- Requirement:
Which lines of the entries below include "النواب"? List them all.

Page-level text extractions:
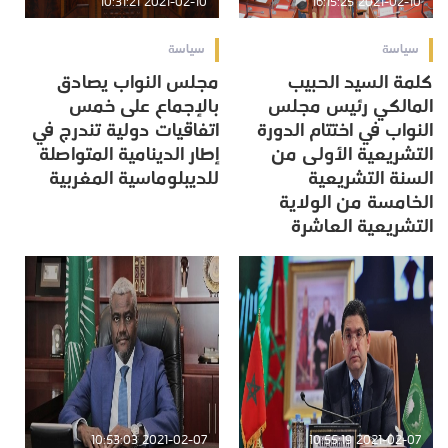
2021-02-10 10:31:21
2021-02-10 16:15:25
سياسة
سياسة
كلمة السيد الحبيب
مجلس النواب يصادق
المالكي رئيس مجلس
بالإجماع على خمس
النواب في اختتام الدورة
اتفاقيات دولية تندرج في
التشريعية الأولى من
إطار الدينامية المتواصلة
السنة التشريعية
للديبلوماسية المغربية
الخامسة من الولاية
التشريعية العاشرة
2021-02-07 10:53:03
2021-02-07 10:55:19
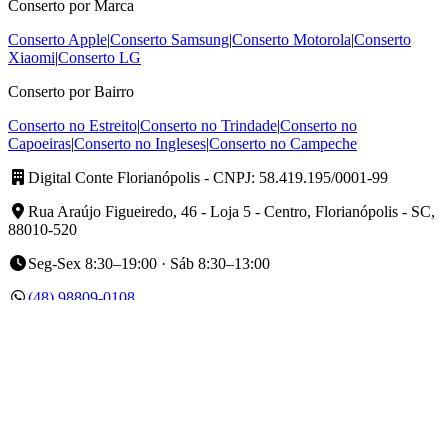
Conserto por Marca
Conserto Apple
|
Conserto Samsung
|
Conserto Motorola
|
Conserto
Xiaomi
|
Conserto LG
Conserto por Bairro
Conserto no Estreito
|
Conserto no Trindade
|
Conserto no
Capoeiras
|
Conserto no Ingleses
|
Conserto no Campeche
Digital Conte Florianópolis
- CNPJ: 58.419.195/0001-99
Rua Araújo Figueiredo, 46 - Loja 5 - Centro, Florianópolis - SC,
88010-520
Seg-Sex 8:30–19:00 · Sáb 8:30–13:00
(48) 98809-0108
(48) 98809-0108
Instagram da Digital Conte Florianópolis
Facebook da Digital Conte Florianópolis
Ver no Google Maps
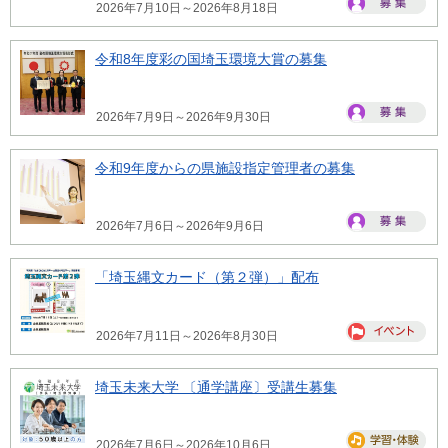
2026年7月10日～2026年8月18日
令和8年度彩の国埼玉環境大賞の募集
2026年7月9日～2026年9月30日
令和9年度からの県施設指定管理者の募集
2026年7月6日～2026年9月6日
「埼玉縄文カード（第２弾）」配布
2026年7月11日～2026年8月30日
埼玉未来大学 〔通学講座〕受講生募集
2026年7月6日～2026年10月6日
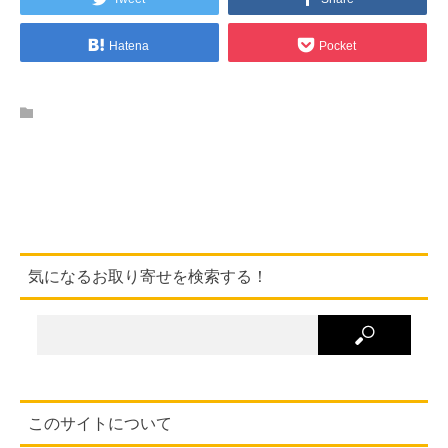
Hatena
Pocket
気になるお取り寄せを検索する！
このサイトについて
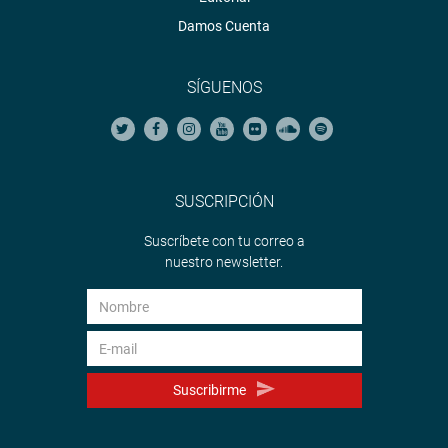
Damos Cuenta
SÍGUENOS
SUSCRIPCIÓN
Suscríbete con tu correo a
nuestro newsletter.
Suscribirme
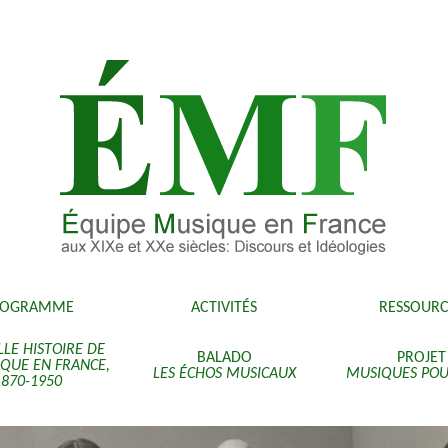
ROGRAMME
ACTIVITÉS
RESSOURC
LE HISTOIRE DE
BALADO
PROJET
IQUE EN FRANCE,
LES ÉCHOS MUSICAUX
MUSIQUES POU
1870-1950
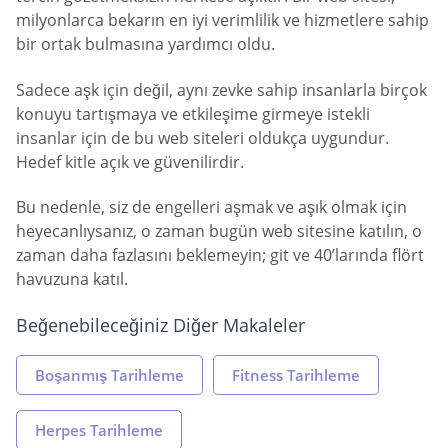
milyonlarca bekarın en iyi verimlilik ve hizmetlere sahip
bir ortak bulmasına yardımcı oldu.
Sadece aşk için değil, aynı zevke sahip insanlarla birçok
konuyu tartışmaya ve etkileşime girmeye istekli
insanlar için de bu web siteleri oldukça uygundur.
Hedef kitle açık ve güvenilirdir.
Bu nedenle, siz de engelleri aşmak ve aşık olmak için
heyecanlıysanız, o zaman bugün web sitesine katılın, o
zaman daha fazlasını beklemeyin; git ve 40’larında flört
havuzuna katıl.
Beğenebileceğiniz Diğer Makaleler
Boşanmış Tarihleme
Fitness Tarihleme
Herpes Tarihleme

- Exercise output:
مجلس النواب يصادق
النواب في اختتام الدورة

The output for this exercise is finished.